# TASK
Return the lines below unchanged, starting with the first one and going on through the line that contains "collector number: 6", that line included.

[Start MATERIAL FOR THE TASK]

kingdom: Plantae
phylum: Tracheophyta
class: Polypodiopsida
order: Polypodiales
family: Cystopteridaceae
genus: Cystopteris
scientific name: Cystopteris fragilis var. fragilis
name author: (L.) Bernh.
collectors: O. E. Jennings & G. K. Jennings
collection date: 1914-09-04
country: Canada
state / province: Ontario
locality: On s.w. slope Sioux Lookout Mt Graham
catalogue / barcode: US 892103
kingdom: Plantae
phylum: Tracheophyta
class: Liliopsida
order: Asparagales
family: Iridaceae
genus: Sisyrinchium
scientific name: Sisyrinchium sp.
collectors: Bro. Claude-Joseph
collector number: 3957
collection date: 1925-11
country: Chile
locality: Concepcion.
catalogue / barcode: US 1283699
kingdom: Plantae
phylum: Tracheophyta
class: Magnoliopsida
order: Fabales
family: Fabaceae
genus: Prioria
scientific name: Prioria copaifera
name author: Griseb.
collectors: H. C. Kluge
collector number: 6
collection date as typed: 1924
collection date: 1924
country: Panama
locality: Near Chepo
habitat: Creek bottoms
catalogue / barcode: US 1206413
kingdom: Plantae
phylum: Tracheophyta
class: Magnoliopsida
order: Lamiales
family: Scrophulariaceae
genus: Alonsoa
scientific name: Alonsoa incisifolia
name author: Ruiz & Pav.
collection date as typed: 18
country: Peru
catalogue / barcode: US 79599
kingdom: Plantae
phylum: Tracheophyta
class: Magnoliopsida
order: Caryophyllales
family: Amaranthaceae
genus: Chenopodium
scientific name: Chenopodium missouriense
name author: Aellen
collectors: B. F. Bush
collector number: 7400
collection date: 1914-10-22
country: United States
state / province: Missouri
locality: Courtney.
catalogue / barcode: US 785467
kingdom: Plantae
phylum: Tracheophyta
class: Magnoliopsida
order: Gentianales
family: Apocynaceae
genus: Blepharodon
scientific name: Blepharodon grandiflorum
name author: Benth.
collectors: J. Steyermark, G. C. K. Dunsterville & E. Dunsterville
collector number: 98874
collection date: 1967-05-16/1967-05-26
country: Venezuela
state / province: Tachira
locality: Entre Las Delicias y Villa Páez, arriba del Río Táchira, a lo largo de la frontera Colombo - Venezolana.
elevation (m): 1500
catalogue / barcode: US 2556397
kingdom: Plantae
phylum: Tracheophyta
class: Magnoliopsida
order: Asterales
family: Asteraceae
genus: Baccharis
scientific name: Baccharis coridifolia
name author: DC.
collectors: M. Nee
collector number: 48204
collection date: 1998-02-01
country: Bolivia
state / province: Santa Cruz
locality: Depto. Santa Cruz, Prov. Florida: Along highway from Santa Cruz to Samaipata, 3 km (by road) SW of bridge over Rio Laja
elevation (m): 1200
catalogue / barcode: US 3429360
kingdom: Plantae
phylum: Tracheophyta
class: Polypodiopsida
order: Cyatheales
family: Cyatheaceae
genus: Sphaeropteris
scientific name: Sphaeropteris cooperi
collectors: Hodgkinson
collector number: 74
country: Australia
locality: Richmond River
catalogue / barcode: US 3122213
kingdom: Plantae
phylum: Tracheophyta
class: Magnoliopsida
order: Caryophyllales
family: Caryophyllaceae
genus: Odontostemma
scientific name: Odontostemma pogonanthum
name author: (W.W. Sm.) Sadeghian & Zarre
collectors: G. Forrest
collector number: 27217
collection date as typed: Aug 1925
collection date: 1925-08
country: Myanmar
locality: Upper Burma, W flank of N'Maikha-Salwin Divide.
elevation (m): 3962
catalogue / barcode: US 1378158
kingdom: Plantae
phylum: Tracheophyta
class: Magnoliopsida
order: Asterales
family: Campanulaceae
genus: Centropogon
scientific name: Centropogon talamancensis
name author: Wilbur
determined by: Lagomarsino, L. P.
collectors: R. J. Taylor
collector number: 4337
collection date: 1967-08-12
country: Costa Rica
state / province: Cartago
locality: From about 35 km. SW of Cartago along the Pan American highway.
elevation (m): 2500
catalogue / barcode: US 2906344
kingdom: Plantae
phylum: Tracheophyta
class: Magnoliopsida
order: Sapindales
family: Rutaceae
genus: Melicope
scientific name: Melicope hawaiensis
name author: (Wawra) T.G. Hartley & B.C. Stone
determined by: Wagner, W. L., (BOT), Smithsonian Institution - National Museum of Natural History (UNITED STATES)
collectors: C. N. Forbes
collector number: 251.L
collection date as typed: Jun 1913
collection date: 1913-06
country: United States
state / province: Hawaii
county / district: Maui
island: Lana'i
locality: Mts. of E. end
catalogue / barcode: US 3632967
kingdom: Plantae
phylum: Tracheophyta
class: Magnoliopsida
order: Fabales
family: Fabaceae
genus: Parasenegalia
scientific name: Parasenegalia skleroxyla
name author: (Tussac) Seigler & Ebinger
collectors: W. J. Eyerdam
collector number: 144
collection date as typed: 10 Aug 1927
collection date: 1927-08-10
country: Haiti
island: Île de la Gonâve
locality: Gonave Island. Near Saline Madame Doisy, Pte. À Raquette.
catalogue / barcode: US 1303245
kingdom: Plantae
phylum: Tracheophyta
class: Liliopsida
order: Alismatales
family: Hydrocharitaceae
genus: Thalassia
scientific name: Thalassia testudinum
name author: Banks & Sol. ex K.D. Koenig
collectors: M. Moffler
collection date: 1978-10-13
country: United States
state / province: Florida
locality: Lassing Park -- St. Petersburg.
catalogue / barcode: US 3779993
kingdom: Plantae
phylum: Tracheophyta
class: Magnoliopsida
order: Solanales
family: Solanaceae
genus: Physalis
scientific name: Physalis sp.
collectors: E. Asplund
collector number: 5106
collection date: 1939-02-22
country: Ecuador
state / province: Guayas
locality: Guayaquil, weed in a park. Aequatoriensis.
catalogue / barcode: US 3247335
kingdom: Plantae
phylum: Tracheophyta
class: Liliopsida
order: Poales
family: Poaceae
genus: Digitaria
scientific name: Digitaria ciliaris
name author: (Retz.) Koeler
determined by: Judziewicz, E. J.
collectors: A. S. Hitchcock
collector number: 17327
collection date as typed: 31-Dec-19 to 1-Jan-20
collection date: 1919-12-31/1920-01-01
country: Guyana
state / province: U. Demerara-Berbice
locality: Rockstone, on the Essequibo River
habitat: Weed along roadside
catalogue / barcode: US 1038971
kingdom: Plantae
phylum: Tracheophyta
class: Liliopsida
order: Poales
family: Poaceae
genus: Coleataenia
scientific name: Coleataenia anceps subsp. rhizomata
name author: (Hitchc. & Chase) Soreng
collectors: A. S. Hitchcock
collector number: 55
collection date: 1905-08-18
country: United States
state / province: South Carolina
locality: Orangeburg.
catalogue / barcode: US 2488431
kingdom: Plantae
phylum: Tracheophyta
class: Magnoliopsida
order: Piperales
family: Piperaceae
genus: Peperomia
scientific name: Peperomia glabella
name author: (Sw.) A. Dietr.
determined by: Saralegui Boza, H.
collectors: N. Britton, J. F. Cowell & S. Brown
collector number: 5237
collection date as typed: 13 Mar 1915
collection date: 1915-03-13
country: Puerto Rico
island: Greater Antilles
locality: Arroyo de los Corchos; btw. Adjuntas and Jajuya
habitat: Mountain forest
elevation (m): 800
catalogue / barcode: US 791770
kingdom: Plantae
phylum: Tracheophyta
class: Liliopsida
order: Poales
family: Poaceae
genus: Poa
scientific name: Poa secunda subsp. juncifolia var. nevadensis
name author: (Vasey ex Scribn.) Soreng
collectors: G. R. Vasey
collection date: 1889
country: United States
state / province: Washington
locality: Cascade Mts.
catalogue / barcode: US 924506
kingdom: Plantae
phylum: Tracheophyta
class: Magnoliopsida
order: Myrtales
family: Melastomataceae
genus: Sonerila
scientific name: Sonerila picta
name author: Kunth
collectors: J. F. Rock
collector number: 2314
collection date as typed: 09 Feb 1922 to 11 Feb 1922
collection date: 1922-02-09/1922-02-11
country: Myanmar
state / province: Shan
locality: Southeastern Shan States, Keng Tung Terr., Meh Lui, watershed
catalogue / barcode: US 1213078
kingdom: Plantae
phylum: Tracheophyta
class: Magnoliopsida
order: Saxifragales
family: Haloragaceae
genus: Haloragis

[End MATERIAL FOR THE TASK]

# RESULT OF THIS EXERCISE
kingdom: Plantae
phylum: Tracheophyta
class: Polypodiopsida
order: Polypodiales
family: Cystopteridaceae
genus: Cystopteris
scientific name: Cystopteris fragilis var. fragilis
name author: (L.) Bernh.
collectors: O. E. Jennings & G. K. Jennings
collection date: 1914-09-04
country: Canada
state / province: Ontario
locality: On s.w. slope Sioux Lookout Mt Graham
catalogue / barcode: US 892103
kingdom: Plantae
phylum: Tracheophyta
class: Liliopsida
order: Asparagales
family: Iridaceae
genus: Sisyrinchium
scientific name: Sisyrinchium sp.
collectors: Bro. Claude-Joseph
collector number: 3957
collection date: 1925-11
country: Chile
locality: Concepcion.
catalogue / barcode: US 1283699
kingdom: Plantae
phylum: Tracheophyta
class: Magnoliopsida
order: Fabales
family: Fabaceae
genus: Prioria
scientific name: Prioria copaifera
name author: Griseb.
collectors: H. C. Kluge
collector number: 6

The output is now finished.